[Skeletal landmark data]
--- --- ---

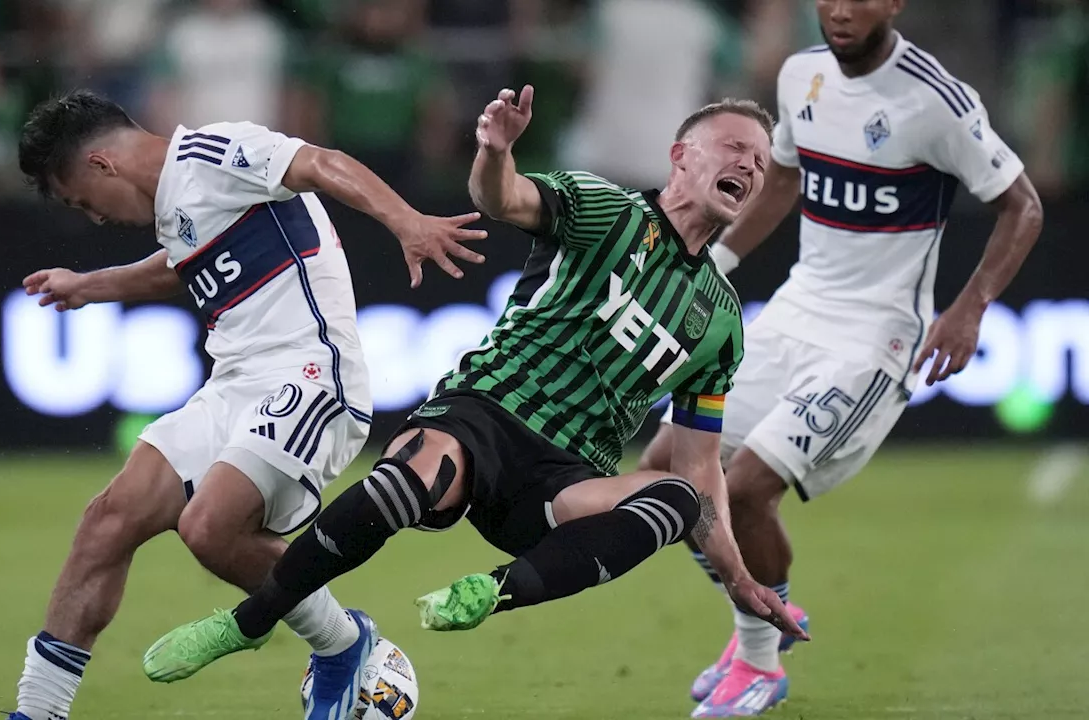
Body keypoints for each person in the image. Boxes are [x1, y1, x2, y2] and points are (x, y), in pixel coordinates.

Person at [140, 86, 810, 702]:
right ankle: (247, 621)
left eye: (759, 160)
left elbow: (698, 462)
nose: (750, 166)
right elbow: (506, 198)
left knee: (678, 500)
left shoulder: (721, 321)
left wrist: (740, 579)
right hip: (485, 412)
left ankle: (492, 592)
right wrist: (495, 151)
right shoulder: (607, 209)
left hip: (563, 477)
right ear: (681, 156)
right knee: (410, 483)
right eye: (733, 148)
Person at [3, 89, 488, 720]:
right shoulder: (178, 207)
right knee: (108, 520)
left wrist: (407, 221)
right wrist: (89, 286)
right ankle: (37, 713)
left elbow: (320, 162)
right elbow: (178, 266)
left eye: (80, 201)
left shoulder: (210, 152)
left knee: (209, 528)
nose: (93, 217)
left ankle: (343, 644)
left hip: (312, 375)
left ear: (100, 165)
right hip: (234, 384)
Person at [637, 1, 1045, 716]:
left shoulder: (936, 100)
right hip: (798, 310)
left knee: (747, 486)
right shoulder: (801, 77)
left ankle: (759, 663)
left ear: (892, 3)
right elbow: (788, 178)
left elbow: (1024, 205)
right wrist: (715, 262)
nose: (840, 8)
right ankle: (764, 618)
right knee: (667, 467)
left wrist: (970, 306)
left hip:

--- --- ---

_YOUR TASK:_
Take the entries above and set them down exactly, minus the pictures.

_RESPONSE BELOW:_
Body keypoints for each person in the image. Boxes are [x1, y1, x2, y2] and points are (x, y), in pixel coordinates.

Person at [140, 86, 810, 702]:
right ankle: (247, 621)
left eye: (759, 160)
left elbow: (698, 462)
nose: (750, 166)
right elbow: (506, 198)
left knee: (678, 500)
left shoulder: (721, 321)
left wrist: (740, 579)
right hip: (485, 412)
left ankle: (492, 592)
right wrist: (495, 151)
right shoulder: (607, 209)
left hip: (563, 477)
right ear: (681, 156)
right knee: (410, 483)
right eye: (733, 148)
Person at [3, 89, 488, 720]:
right shoulder: (178, 207)
right knee: (108, 520)
left wrist: (407, 221)
right wrist: (89, 286)
right ankle: (37, 713)
left elbow: (320, 162)
right elbow: (178, 266)
left eye: (80, 201)
left shoulder: (210, 152)
left knee: (209, 528)
nose: (93, 217)
left ankle: (343, 644)
left hip: (312, 375)
left ear: (100, 165)
right hip: (234, 384)
Person at [637, 1, 1045, 716]:
left shoulder: (936, 100)
right hip: (798, 310)
left knee: (747, 486)
right shoulder: (801, 77)
left ankle: (759, 663)
left ear: (892, 3)
right elbow: (788, 178)
left elbow: (1024, 205)
right wrist: (715, 262)
nose: (840, 8)
right ankle: (764, 618)
right knee: (667, 467)
left wrist: (970, 306)
left hip:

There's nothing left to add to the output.